## Begin Page
= Bulway =

Aboriginal Australian people

The Buluwai are an indigenous Australian people of the state of Queensland.

==Country==
The Buluwai are a rainforest people of the Atherton Tableland, occupying, according to Norman Tindale, some 200 mi2 in the area east of Tolga, and extending on north to Kuranda, and in a south-westerly direction to Tinaroo. The Barron River formed their coastal limit.

==Language==
The Buluwai language was recorded by Norman Tindale in 1938 during the Harvard and Adelaide Universities Anthropological Expedition, Australia, 1938–1939.

==Oxycanus buluwandji==
Oxycanus buluwandji is a moth of the family Hepialidae, often referred to as swift moths or ghost moths. The family is considered primitive with at least 587 moths identified worldwide, including southern Gondwana distribution. Adult moths have greyish brown forewings each with a faint pale pattern. The hindwings are red shading to grey along the margins. The head and thorax have fawn patterns, and the abdomen is red. The wingspan is about 12 cms.
## End Page
## Begin Data extract
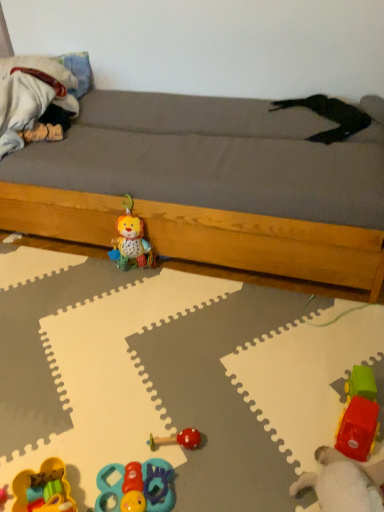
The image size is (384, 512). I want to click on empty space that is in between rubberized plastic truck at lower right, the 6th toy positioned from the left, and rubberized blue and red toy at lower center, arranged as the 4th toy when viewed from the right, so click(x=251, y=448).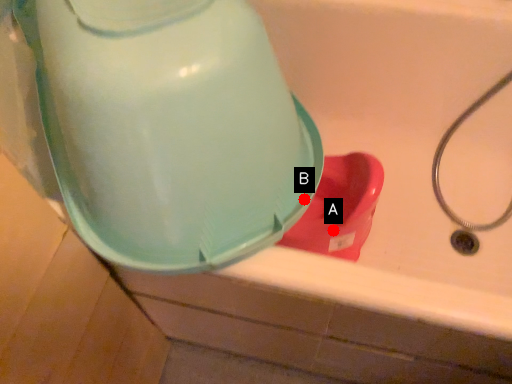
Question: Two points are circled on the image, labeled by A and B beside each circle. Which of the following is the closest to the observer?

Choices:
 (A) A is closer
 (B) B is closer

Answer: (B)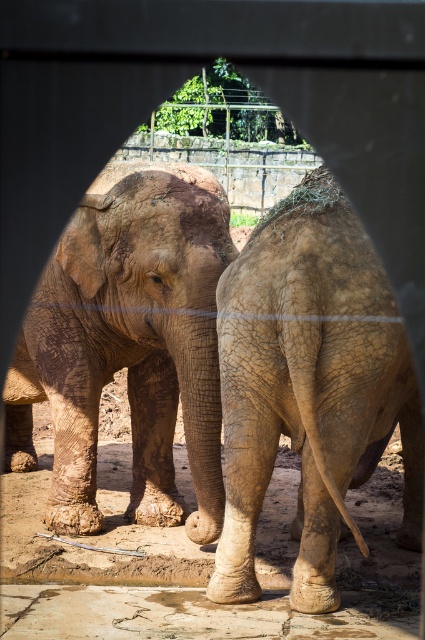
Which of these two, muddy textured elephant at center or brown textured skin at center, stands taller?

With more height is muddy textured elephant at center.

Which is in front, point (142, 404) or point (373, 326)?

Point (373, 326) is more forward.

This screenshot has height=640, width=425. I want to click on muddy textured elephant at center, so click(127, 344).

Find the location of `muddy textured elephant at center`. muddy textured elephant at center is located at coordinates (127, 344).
## End Data extract
## Begin Data extract
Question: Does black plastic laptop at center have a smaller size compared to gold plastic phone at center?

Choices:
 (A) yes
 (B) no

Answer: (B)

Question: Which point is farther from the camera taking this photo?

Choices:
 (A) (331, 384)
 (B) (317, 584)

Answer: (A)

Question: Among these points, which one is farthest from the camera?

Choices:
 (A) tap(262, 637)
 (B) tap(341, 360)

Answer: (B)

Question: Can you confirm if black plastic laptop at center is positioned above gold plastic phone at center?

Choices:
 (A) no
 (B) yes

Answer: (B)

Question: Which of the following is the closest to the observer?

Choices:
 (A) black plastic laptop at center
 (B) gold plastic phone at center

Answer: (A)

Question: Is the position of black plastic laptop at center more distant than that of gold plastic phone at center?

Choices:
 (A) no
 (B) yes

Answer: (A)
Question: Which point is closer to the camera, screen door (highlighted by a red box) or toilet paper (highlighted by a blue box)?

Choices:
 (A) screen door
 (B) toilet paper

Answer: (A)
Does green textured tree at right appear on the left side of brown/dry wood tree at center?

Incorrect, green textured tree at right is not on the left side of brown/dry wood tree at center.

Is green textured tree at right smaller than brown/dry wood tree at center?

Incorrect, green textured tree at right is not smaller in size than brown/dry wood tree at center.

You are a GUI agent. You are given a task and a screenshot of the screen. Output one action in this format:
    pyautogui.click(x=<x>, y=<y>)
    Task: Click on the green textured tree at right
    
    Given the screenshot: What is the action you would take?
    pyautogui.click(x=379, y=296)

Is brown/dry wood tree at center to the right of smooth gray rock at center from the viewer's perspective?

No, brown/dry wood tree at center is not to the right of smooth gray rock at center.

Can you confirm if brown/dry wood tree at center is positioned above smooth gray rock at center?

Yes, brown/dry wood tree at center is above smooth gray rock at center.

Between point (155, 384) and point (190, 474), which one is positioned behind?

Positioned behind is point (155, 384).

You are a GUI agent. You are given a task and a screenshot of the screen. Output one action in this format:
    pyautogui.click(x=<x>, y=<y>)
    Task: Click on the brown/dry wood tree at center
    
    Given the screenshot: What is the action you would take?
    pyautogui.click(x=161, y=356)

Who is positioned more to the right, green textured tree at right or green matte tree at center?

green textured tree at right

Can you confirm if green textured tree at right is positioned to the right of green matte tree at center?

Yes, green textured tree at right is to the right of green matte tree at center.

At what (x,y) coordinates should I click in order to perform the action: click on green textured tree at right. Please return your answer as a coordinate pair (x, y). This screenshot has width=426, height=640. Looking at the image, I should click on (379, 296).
## End Data extract
Problem 1:
Retype the Buluwai article from "The Buluwai are an" to "Expedition, Australia, 1938–1939.", substituting "Mitchell River" for "Barron River".
Problem 2:
Resume the article on the Buluwai at the point where it stops, and keep writing.
Nothing in the records is needed here.

Exercise response 1:
The Buluwai are an indigenous Australian people of the state of Queensland.

==Country==
The Buluwai are a rainforest people of the Atherton Tableland, occupying, according to Norman Tindale, some 200 mi2 in the area east of Tolga, and extending on north to Kuranda, and in a south-westerly direction to Tinaroo. The Mitchell River formed their coastal limit.

==Language==
The Buluwai language was recorded by Norman Tindale in 1938 during the Harvard and Adelaide Universities Anthropological Expedition, Australia, 1938–1939.

Exercise response 2:
Norman Tindale first described the Buluwandji ghost moth in 1964 and named it after the Buluwai people where the moth was found.

==History==
The Seventh-day Adventists established a mission on Buluwai lands in 1930 calling it Mona Mona Aboriginal Mission. According to contemporary Buluwai elder Willie Brim, the missionaries imposed a highly regimented 'Christian' way of life. The Mission was closed down in 1962.

Today most descendants identify themselves with the Djabugay people, though some Buluwai maintain a separate identity as a Bama group.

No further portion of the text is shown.